* **Information shown**
*** Begin section ***

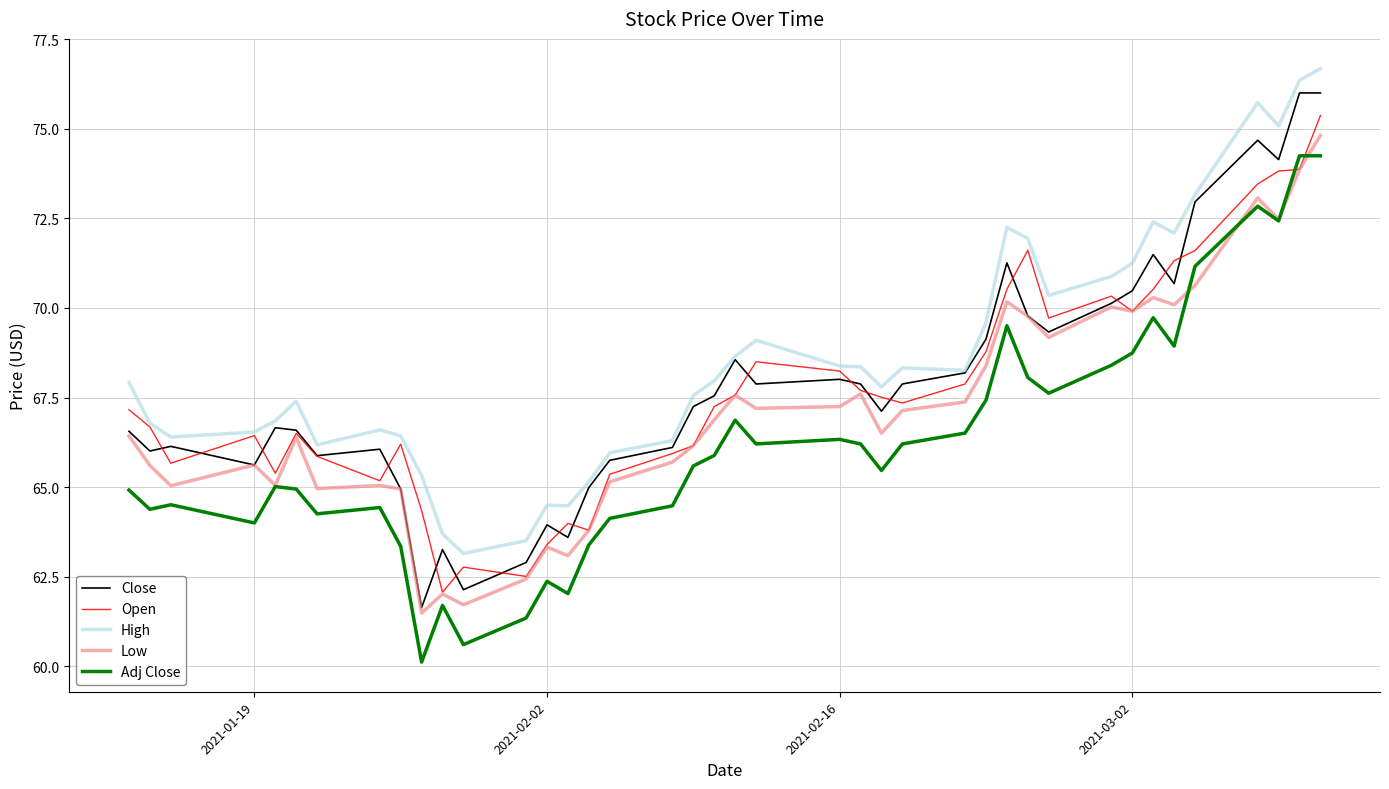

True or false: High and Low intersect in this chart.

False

*** End section ***
*** Begin section ***

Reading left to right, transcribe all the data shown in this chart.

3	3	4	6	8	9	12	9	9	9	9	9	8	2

*** End section ***
*** Begin section ***

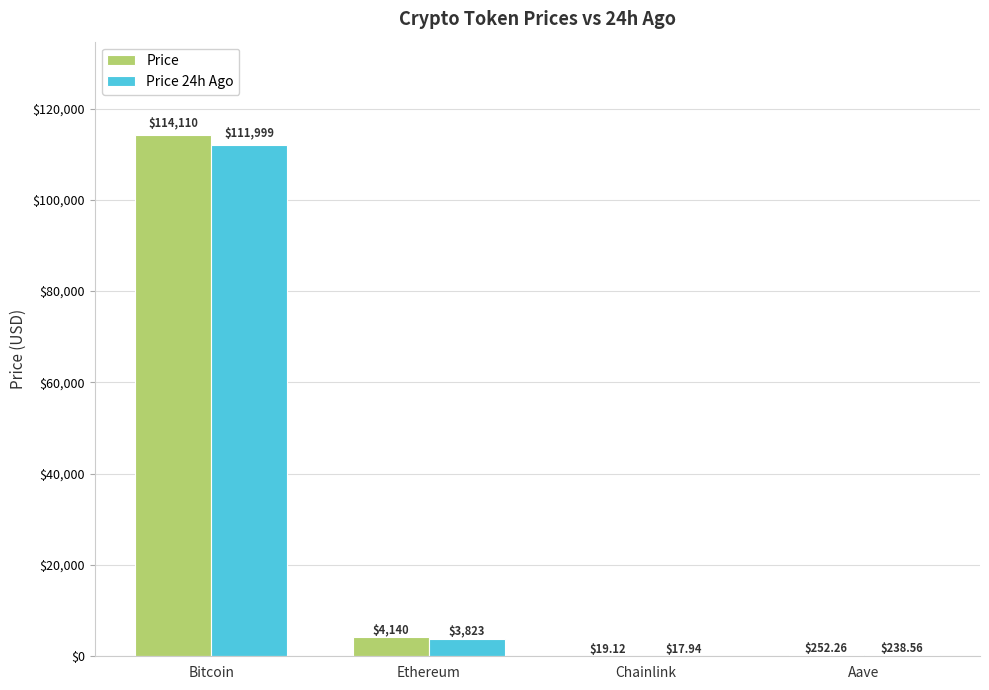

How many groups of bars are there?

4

*** End section ***

* **Task goal**
List every line of the material above that contains the word "this", copying each line in full. Case counts, so a match must use the same capital and lowercase letters.

* **Solution to the exercise**
True or false: High and Low intersect in this chart.
Reading left to right, transcribe all the data shown in this chart.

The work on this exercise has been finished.